Lowell Lecture Humanities Series Begins Sept. 22

Lowell Lecture Humanities Series Begins Sept. 22

Pulitzer winner, Newman biographer, controversial diplomat among guests

By Stephen Gawlik
Staff Writer
A visit to the depths of hell, a documentary film-maker's search for a novelist and one diplomat's concern about America's role in the world are among the subjects of discussion slated for this semester's Lowell Lecture Humanities Series.

For more than four decades the series has brought distinguished artists, poets, authors and dramatists to the Boston College campus. This semester will feature appearances by the 2003 Pulitzer Prize winner for Poetry, a memoirist who has recounted her family's experiences in the New Hampshire textile mills and a biographer who has written about the early years in the life of a prominent 19th century Catholic prelate.

The series kicks off on Sept. 22 at 7:30 p.m. in Devlin 101 with a reading by former BC faculty member Christopher McDonough titled "Inferno 24 and 25 (The Cantos of the Thieves)" from Dante's Commedia. McDonough, now director of the Classical Studies Department at the University of the South, once led a multi-year reading of the work while teaching at Boston College.

On Oct. 8 author Jane Brox reads from Five Thousand Days Like This One: An American Family History. A finalist for the National Book Critics Circle Award for nonfiction, her memoir retells the story of three generations of her family's history as immigrants working in the textile mills along the Merrimack River and their subsequent move toward agrarian life. (Devlin 101, 7:30 p.m.)

John Brady Kiesling, who in February resigned from his post as a senior American diplomat in protest of US policy in Iraq, will present "The Last Leader of the Free World: American Influence and a Skeptical Planet" on Oct. 30. (Gasson 100, 7:30 p.m.)

On Nov. 5, Mark Moskowitz will present his documentary film, "Stone Reader," about his search for author Dow Mossman, who wrote the highly praised The Stones of Summer and never published another work. (7:30 p.m., Higgins 300)

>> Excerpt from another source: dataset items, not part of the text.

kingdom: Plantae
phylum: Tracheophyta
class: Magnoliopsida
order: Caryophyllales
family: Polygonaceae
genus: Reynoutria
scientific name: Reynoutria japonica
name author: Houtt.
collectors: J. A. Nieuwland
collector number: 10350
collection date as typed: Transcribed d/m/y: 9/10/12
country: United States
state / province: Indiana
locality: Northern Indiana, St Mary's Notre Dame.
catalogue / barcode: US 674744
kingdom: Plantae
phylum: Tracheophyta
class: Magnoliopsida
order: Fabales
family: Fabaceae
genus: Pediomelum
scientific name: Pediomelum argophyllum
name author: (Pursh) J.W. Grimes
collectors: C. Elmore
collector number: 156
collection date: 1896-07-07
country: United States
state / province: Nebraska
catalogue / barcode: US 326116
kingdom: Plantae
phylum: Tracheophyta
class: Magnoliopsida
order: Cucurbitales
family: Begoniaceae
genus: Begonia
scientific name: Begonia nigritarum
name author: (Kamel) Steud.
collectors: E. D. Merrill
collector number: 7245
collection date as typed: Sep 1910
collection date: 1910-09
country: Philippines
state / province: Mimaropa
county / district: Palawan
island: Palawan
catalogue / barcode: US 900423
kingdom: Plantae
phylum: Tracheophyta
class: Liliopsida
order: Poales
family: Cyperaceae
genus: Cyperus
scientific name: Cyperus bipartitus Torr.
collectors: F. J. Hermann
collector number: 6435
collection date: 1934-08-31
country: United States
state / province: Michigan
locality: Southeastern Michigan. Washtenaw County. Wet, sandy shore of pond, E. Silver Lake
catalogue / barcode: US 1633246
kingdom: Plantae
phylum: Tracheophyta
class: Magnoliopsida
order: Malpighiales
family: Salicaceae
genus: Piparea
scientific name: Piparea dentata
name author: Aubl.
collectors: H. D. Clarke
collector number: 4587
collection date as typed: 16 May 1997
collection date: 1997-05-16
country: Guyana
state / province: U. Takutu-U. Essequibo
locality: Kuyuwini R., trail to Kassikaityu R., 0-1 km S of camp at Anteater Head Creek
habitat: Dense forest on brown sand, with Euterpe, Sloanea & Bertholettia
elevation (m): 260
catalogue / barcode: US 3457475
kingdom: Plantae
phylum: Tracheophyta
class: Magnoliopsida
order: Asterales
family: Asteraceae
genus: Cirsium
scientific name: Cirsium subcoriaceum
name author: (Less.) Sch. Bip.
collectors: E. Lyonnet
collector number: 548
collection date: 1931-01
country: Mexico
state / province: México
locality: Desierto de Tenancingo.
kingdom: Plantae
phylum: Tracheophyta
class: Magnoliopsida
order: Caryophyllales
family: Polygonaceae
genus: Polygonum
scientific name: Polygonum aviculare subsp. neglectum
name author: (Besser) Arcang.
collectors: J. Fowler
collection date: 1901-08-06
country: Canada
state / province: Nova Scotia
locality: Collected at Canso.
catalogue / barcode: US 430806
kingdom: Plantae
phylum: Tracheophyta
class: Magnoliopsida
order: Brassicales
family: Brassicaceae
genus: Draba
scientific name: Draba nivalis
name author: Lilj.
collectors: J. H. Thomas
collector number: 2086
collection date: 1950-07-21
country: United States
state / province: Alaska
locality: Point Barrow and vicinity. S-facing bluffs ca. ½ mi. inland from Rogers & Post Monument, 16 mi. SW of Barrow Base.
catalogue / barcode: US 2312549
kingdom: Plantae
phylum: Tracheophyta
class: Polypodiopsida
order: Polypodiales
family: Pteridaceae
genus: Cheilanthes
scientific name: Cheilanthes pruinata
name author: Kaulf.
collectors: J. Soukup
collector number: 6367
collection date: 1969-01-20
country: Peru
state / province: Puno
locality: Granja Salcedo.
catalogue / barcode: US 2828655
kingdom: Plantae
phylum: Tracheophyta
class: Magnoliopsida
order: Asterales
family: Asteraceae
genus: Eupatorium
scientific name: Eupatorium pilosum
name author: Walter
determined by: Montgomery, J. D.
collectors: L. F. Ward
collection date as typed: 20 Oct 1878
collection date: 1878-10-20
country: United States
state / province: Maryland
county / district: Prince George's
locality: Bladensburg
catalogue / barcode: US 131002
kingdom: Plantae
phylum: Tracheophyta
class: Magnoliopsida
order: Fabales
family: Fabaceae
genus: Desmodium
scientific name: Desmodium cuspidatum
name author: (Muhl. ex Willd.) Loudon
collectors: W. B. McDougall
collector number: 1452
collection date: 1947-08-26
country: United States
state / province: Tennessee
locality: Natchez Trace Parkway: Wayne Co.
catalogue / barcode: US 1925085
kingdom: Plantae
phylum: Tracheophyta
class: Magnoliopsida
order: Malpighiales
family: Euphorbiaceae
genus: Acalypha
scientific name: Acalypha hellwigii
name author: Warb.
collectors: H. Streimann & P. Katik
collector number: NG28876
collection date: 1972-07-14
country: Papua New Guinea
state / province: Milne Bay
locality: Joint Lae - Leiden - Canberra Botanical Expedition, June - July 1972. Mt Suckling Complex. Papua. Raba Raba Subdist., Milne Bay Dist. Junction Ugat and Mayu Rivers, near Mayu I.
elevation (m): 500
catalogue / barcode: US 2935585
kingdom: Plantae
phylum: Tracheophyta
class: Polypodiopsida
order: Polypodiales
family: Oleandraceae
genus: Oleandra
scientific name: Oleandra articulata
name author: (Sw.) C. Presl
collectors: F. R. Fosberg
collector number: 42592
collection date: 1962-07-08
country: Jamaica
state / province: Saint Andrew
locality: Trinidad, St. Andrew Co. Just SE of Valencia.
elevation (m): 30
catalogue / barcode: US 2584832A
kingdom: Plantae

On Nov. 12, Yale University's John Hay Whitney Professor Frank Turner presents "The Newman of the Apologia and the Newman of History" based on his recent biography of the influential cardinal John Henry Newman. Turner's biography challenges hagiographic interpretations of Newman's life and presents a different view. (Gasson 100, 7:30 p.m.)

Long recognized as a leading poet of his generation in Ireland and Great Britain, 2003 Pulitzer Prize winner Paul Muldoon visits Boston College on Nov. 30 to read from his work. Born in Belfast and now living in the United States, Muldoon serves as professor of humanities and director of the Creative Writing Program at Princeton University and professor of poetry at Oxford University. His appearance is co-sponsored by the Irish Studies Program and Poetry Days. (Higgins 300, 7:30 p.m.)

All Humanities Series events are free and open to the public.